- _Records_
'''

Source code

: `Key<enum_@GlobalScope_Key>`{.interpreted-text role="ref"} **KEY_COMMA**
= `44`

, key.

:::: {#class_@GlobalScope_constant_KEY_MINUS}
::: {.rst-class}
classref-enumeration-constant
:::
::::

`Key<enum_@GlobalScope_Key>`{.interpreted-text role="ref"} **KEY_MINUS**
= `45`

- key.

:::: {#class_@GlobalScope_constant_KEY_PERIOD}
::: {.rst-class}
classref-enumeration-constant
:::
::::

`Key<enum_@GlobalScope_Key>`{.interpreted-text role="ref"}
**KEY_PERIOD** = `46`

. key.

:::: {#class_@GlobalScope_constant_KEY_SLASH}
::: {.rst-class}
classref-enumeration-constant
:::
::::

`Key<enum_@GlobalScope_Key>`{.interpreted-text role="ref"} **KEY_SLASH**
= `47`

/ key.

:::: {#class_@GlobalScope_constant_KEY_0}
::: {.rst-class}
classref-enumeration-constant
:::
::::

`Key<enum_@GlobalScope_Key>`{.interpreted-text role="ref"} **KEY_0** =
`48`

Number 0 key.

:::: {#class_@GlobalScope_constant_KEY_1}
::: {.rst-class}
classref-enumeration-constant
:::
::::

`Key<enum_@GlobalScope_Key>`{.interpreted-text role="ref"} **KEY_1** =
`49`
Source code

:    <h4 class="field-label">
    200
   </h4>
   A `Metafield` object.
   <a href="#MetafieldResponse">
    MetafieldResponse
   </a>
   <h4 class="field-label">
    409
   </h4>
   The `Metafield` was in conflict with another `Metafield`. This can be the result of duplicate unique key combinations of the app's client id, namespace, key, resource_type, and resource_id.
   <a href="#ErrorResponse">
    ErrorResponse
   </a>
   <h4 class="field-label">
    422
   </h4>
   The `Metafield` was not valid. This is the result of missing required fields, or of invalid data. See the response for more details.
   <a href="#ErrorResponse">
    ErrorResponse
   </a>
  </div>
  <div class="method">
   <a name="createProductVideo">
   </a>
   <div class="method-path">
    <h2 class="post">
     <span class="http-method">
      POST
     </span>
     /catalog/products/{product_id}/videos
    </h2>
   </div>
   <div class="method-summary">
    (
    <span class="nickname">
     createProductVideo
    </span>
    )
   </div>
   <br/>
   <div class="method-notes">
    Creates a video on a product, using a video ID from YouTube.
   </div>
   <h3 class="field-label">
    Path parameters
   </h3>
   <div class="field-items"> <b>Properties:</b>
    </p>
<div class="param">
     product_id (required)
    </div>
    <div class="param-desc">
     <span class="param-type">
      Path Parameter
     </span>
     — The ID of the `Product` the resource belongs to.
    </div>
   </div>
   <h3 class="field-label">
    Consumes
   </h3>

'''

- _Required action_
Locate every line in the rows above that contains the string "method" and copy each one out. Case counts.

- _Output of the task_
  <div class="method">
   <div class="method-path">
     <span class="http-method">
   <div class="method-summary">
   <div class="method-notes">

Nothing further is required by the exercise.